** Records to process follows **

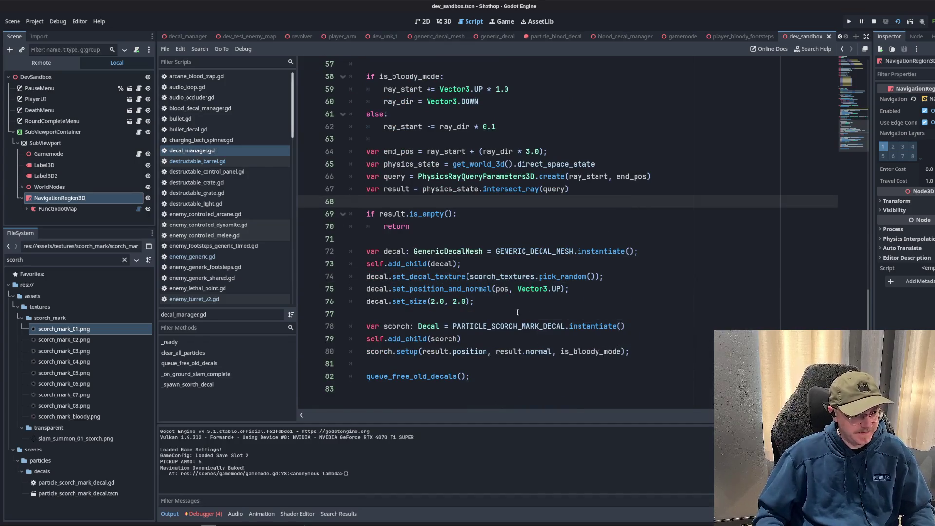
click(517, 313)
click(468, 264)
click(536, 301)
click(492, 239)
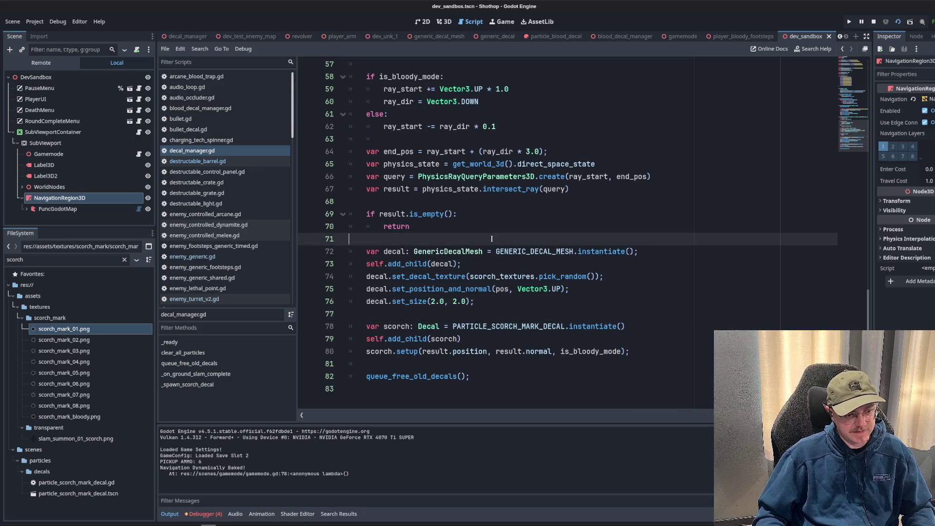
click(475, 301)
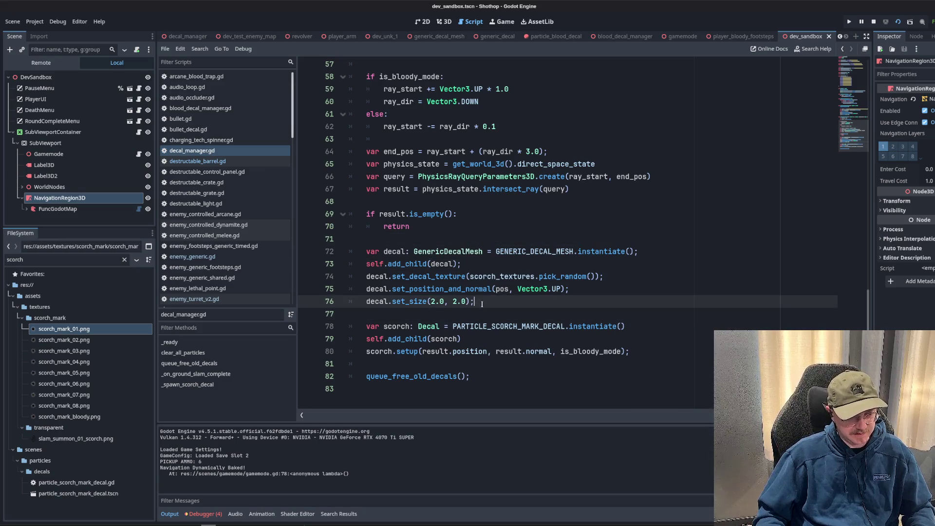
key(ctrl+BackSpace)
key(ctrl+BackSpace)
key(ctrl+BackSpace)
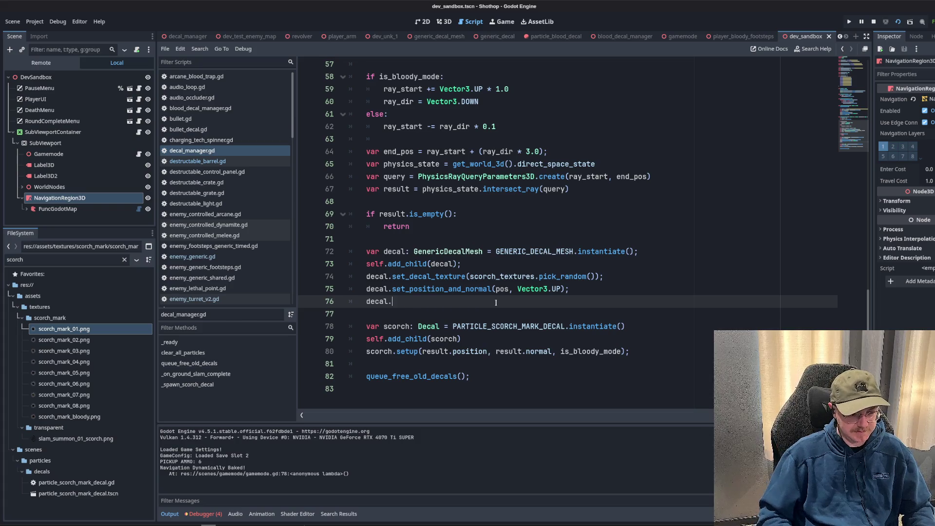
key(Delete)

** End of Records to process **

- _Task goal_: Make an exact copy of every entry above, but keep the pictures out of it.

- _Written response_:
click(517, 313)
click(468, 264)
click(536, 301)
click(492, 239)
click(475, 301)
key(ctrl+BackSpace)
key(ctrl+BackSpace)
key(ctrl+BackSpace)
key(Delete)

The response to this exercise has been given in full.